3. Examens paracliniques
a) On prescrira en première intention :
- une numération formule sanguine,
- un dosage de la bilirubine libre et conjuguée,
- une activité sérique des transaminases,
- le dosage sérique de la gamma GT,
- le dosage sérique des phosphatases alcalines,
- une électrophorèse des protides,
- et un temps de prothrombine.
b) Enfin,une échographie abdominale est réalisée.
II. ASSURER LE DIAGNOSTIC ETIOLOGIQUE (voir tableau I)

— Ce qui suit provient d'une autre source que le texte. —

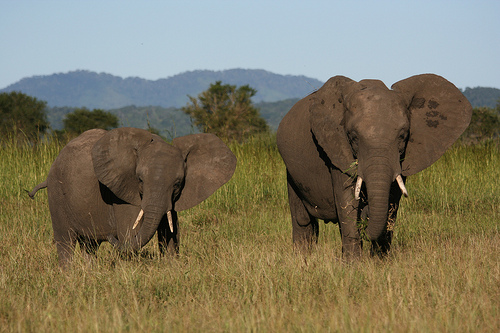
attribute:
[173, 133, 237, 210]
ear — wide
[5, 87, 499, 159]
trees — tall, green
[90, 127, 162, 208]
ear — wide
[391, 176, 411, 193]
tusks — white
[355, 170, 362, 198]
tusks — white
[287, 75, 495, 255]
elephant — large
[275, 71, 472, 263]
elephant — large, brown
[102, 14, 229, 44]
sky — clear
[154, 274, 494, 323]
grasslands — brown, green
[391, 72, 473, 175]
ear — wide, dark brown, light brown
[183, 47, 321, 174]
tree — green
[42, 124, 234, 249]
elephant — brown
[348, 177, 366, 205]
tusk — white, curved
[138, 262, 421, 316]
grass — high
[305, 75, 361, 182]
ear — wide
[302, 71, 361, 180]
ear — wide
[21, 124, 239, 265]
elephant — brown, smaller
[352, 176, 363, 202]
tusk — white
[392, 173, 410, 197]
tusk — white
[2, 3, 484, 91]
sky — cloudless, blue, clear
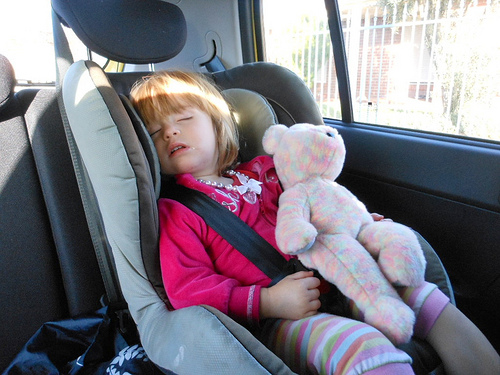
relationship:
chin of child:
[173, 153, 198, 168] [126, 66, 498, 375]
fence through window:
[279, 6, 498, 113] [256, 7, 499, 147]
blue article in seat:
[45, 322, 144, 366] [0, 58, 158, 372]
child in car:
[126, 66, 498, 375] [7, 6, 498, 374]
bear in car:
[261, 121, 456, 349] [7, 6, 498, 374]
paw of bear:
[282, 216, 319, 255] [259, 117, 427, 344]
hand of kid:
[263, 269, 321, 321] [77, 70, 401, 327]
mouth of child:
[166, 138, 190, 158] [126, 66, 498, 375]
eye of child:
[168, 108, 207, 131] [126, 66, 498, 375]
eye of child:
[175, 112, 195, 123] [126, 66, 498, 375]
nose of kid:
[157, 119, 182, 142] [141, 61, 438, 343]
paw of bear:
[378, 247, 427, 291] [259, 117, 427, 344]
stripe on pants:
[334, 350, 407, 364] [255, 285, 452, 373]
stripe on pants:
[291, 321, 308, 364] [255, 285, 452, 373]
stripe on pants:
[420, 282, 445, 347] [255, 285, 452, 373]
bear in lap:
[261, 121, 426, 349] [278, 245, 416, 353]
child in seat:
[126, 69, 494, 372] [49, 0, 458, 374]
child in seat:
[126, 66, 498, 375] [73, 54, 475, 374]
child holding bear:
[126, 66, 498, 375] [261, 121, 426, 349]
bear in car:
[261, 121, 426, 349] [7, 6, 498, 374]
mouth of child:
[166, 142, 190, 158] [126, 66, 498, 375]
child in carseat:
[126, 66, 498, 375] [81, 110, 174, 232]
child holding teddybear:
[126, 66, 498, 375] [254, 115, 451, 354]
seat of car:
[18, 12, 318, 372] [2, 6, 497, 326]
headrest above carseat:
[64, 1, 309, 146] [57, 13, 468, 369]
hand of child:
[263, 269, 322, 323] [126, 66, 498, 375]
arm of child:
[157, 196, 320, 322] [126, 66, 498, 375]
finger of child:
[301, 277, 320, 288] [126, 66, 498, 375]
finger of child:
[306, 289, 333, 298] [126, 66, 498, 375]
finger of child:
[309, 299, 319, 309] [126, 66, 498, 375]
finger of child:
[304, 309, 316, 316] [126, 66, 498, 375]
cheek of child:
[186, 130, 222, 160] [126, 66, 498, 375]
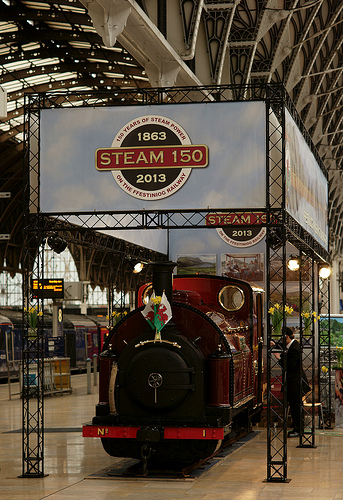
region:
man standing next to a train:
[267, 322, 310, 439]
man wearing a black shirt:
[265, 323, 307, 438]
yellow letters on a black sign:
[26, 275, 64, 298]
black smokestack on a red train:
[147, 259, 175, 300]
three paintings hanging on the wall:
[174, 251, 306, 278]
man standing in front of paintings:
[270, 324, 308, 435]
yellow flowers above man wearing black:
[267, 300, 293, 336]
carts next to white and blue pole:
[18, 356, 93, 397]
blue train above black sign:
[0, 306, 73, 373]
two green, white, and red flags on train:
[141, 287, 172, 341]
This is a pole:
[257, 201, 279, 489]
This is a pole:
[274, 211, 296, 498]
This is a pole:
[293, 240, 303, 472]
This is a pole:
[307, 251, 318, 462]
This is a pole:
[324, 268, 340, 452]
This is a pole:
[15, 213, 49, 495]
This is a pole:
[254, 226, 295, 496]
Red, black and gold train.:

1. Il s'agit d'un ictère à bilirubine libre avec ses trois grands cadres diagnostiques (voir tableau II) :
a) Les hémolyses :
- avec une anémie régénérative,
- une diminution de l'haptoglobine,
- une augmentation des réticulocytes,
- une hémoglobinémie et hémoglobinurie positives... ;
b) Le syndrome de Gilbert avec une bilirubine libre, en général inférieure à 50 µmol/l, l'absence d'anomalie sur les enzymes hépatiques, syndrome fréquent en France ; rappelons qu'il s'agit d'une curiosité biochimique et non d'une maladie.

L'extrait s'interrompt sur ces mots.